L’AMF facilite la distribution de produits exposés aux crypto-actifs

Créé le

17.12.2025

-

Mis à jour le

13.01.2026

Blackrock était passé par la Suisse et l’Allemagne. Désormais, la France pourra, elle aussi, sans mise en garde excessive mais sous conditions, encourager la distribution de produits structurés sur les cryptos.

Le printemps avait été marqué par le succès commercial d’un produit de Blackrock sur le bitcoin, support domicilié en Suisse et agréé en Allemagne. Depuis, la crypto a connu quelques déboires, mais les esprits ont été marqués.

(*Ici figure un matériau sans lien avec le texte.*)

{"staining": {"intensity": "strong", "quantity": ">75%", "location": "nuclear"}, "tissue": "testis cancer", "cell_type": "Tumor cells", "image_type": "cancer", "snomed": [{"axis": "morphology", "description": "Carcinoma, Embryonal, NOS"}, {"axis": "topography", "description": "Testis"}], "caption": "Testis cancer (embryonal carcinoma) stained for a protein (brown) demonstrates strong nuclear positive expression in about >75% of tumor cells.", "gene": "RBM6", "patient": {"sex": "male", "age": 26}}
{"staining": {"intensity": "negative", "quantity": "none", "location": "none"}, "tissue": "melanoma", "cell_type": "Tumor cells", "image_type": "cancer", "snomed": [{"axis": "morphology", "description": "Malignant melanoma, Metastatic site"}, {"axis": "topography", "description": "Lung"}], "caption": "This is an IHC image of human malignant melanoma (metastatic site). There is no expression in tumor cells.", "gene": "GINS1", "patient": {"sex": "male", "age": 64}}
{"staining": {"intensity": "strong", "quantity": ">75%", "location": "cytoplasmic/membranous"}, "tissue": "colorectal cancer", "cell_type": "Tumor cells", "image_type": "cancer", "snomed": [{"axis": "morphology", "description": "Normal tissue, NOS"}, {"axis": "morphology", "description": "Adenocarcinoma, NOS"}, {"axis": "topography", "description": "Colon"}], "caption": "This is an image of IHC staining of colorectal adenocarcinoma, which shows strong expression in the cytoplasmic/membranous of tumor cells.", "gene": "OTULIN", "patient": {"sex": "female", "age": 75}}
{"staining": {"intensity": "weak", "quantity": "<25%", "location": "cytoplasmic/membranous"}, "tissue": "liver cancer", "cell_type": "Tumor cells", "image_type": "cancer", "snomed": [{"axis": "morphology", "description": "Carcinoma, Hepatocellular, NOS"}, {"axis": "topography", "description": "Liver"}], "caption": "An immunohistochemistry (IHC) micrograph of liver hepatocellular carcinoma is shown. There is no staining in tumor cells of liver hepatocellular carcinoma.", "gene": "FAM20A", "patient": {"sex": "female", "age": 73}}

L’Autorité des marchés financiers (AMF) vient ainsi d’annoncer un assouplissement de sa doctrine sur les produits complexes pour prendre en compte l’émergence en Europe de produits structurés indexés sur des actifs numériques, à savoir des titres de créances (ETN) sur cryptos.

Comme d’autres autorités en Europe, le régulateur a pris acte de l’intérêt des investisseurs pour ces véhicules et d’un environnement réglementaire plus sûr depuis l’entrée en vigueur du texte européen MiCA (Markets in Crypto-Assets). Jusqu’à présent, ces ETN étaient assorties d’une mention très dissuasive lors de leur commercialisation. Cette dernière va disparaître pour les supports respectant quatre conditions cumulatives.

Effet de levier interdit !

Tout d’abord, ils devront être indexés sur des cryptos « bluechip », c’est-à-dire dotés d’une capitalisation d’au moins 10 milliards d’euros et dont le volume d’échanges quotidiens est d’au moins 50 millions d’euros. Le bitcoin est évidemment concerné. Ces produits ne devront pas recourir à l’effet de levier ni introduire une gestion discrétionnaire. En outre, les crypto-actifs devront être détenus directement par l’entité émettrice « ou via des titres émis ou garantis par des entités régulées ou via des instruments réglementés », précise le gendarme de la Bourse. Enfin, la conservation des cryptos devra être confiée à un prestataire agréé MiCA.

Une décision saluée par la société Coinshares, qui propose déjà supports exposés aux cryptos via BoursoBank. « C’est très positif pour créer un environnement propice à l’innovation, mais cela doit aussi passer par plus de simplification et une convergence réglementaire au niveau européen », estime cependant Gilles Cutaya, directeur marketing et produits chez Amundi. À noter, comme nous l’indiquions dans notre numéro de décembre, la société de gestion française aurait dans ses cartons le lancement d’un tel produit dans les mois à venir. Il pourrait donc être agréé en France.